• **TASK PROMPT**
Reproduce word for word the lines from the very first one through the line containing "Taking a Structured", both included.
═════ SOURCE MATERIAL ═════
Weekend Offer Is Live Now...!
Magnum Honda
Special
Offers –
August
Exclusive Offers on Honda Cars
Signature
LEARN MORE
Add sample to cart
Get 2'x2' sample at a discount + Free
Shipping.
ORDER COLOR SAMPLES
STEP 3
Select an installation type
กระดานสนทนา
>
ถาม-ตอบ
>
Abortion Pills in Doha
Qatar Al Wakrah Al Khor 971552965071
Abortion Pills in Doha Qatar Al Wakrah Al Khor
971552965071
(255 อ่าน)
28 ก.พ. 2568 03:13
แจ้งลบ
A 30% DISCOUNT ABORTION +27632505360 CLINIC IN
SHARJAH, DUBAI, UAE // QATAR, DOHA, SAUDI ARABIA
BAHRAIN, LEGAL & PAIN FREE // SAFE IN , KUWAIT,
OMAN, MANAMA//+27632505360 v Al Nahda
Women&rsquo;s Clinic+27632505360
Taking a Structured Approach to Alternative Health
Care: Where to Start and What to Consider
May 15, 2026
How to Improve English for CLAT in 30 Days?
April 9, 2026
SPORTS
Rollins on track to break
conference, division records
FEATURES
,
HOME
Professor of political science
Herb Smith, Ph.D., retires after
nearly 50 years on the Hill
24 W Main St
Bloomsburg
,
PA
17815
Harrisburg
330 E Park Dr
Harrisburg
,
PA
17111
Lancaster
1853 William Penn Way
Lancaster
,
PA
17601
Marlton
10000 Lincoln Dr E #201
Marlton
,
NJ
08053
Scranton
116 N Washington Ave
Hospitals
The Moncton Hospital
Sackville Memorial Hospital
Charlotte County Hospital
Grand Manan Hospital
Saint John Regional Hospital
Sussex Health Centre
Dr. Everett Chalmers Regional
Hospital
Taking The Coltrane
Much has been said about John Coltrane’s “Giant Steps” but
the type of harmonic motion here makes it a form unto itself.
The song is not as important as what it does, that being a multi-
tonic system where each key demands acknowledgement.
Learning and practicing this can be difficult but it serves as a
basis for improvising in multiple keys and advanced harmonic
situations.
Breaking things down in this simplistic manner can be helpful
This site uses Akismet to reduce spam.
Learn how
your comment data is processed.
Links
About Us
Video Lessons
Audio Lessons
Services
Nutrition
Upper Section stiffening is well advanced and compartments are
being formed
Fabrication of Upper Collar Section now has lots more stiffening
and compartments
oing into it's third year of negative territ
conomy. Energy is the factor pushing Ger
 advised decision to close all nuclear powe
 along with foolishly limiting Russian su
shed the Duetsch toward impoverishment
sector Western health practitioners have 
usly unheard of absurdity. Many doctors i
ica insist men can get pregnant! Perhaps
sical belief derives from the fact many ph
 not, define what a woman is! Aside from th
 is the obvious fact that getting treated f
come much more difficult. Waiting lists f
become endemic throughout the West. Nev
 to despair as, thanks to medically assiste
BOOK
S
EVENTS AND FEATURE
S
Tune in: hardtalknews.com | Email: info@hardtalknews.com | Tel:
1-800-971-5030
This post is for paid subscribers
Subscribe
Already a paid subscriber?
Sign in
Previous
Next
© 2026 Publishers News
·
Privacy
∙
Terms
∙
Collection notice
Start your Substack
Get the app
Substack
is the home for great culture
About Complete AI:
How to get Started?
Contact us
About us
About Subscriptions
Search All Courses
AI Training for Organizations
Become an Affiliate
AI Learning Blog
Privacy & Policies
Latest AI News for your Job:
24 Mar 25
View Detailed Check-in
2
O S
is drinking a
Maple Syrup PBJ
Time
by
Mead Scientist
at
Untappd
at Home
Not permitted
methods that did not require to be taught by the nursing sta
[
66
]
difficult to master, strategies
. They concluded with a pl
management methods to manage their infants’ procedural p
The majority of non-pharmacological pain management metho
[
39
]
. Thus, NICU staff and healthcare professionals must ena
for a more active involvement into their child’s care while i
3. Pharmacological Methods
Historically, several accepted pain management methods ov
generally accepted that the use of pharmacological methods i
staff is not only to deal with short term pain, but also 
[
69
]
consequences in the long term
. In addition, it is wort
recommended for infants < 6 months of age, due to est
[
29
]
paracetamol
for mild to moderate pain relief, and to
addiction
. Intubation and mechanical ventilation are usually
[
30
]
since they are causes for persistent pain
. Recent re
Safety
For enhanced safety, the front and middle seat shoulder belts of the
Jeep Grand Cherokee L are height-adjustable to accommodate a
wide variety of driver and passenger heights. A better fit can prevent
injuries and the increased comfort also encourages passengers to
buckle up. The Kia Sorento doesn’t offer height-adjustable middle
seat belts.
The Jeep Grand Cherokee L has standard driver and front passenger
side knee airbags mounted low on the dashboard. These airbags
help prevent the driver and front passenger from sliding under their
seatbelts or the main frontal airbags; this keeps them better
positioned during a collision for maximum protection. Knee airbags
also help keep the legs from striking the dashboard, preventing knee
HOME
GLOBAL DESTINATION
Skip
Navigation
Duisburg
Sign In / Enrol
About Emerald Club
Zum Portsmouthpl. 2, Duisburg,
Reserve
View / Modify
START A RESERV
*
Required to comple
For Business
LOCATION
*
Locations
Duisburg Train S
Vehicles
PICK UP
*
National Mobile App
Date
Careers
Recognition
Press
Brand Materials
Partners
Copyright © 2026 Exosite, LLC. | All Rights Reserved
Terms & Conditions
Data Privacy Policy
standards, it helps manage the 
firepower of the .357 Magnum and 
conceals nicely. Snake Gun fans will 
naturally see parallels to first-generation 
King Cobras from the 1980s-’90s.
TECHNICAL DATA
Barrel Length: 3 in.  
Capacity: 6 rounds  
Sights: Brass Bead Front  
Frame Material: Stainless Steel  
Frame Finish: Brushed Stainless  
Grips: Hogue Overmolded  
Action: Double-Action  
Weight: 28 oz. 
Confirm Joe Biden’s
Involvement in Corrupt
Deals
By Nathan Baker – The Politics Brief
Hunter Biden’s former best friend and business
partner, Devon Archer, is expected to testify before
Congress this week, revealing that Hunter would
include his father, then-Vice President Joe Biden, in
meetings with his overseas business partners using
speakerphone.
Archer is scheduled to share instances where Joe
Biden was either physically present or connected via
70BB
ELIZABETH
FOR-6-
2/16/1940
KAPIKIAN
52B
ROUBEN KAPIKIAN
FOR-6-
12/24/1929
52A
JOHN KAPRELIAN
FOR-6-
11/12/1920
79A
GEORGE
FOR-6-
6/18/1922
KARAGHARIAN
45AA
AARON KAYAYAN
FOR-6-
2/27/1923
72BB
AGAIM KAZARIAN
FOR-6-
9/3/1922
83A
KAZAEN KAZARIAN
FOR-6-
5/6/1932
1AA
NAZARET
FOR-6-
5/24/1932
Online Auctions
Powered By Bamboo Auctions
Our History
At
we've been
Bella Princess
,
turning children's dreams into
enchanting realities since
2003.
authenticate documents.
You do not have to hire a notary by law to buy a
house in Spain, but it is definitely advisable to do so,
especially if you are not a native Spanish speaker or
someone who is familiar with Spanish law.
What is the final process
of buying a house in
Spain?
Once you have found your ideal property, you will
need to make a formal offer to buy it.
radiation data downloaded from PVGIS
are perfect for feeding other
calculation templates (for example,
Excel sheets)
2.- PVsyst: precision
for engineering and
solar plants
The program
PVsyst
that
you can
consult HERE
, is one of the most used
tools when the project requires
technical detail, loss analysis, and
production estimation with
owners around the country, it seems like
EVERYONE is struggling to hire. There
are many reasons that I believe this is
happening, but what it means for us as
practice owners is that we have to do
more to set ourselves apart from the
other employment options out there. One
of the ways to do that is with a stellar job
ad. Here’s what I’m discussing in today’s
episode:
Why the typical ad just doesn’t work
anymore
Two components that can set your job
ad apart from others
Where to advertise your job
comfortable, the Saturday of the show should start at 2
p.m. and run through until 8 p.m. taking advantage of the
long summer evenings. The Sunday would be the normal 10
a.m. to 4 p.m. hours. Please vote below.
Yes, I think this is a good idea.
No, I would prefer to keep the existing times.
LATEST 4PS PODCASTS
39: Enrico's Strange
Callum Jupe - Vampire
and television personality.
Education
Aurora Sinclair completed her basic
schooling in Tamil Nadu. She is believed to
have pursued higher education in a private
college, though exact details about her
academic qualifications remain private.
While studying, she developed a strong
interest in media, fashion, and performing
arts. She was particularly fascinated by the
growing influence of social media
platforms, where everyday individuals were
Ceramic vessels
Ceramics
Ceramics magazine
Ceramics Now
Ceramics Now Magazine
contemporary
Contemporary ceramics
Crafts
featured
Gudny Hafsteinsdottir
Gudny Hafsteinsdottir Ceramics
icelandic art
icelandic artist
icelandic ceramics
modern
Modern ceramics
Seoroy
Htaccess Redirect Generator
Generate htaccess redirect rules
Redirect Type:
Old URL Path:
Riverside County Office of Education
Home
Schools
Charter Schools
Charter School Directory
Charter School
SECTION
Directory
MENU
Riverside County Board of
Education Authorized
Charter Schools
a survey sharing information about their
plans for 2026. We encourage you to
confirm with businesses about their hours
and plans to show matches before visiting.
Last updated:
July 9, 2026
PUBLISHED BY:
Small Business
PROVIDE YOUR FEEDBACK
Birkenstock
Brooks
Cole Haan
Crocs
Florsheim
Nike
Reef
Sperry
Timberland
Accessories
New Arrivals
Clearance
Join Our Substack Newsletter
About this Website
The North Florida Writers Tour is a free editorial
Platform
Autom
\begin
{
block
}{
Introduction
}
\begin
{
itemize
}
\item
═════
• **RESULT**
Weekend Offer Is Live Now...!
Magnum Honda
Special
Offers –
August
Exclusive Offers on Honda Cars
Signature
LEARN MORE
Add sample to cart
Get 2'x2' sample at a discount + Free
Shipping.
ORDER COLOR SAMPLES
STEP 3
Select an installation type
กระดานสนทนา
>
ถาม-ตอบ
>
Abortion Pills in Doha
Qatar Al Wakrah Al Khor 971552965071
Abortion Pills in Doha Qatar Al Wakrah Al Khor
971552965071
(255 อ่าน)
28 ก.พ. 2568 03:13
แจ้งลบ
A 30% DISCOUNT ABORTION +27632505360 CLINIC IN
SHARJAH, DUBAI, UAE // QATAR, DOHA, SAUDI ARABIA
BAHRAIN, LEGAL & PAIN FREE // SAFE IN , KUWAIT,
OMAN, MANAMA//+27632505360 v Al Nahda
Women&rsquo;s Clinic+27632505360
Taking a Structured Approach to Alternative Health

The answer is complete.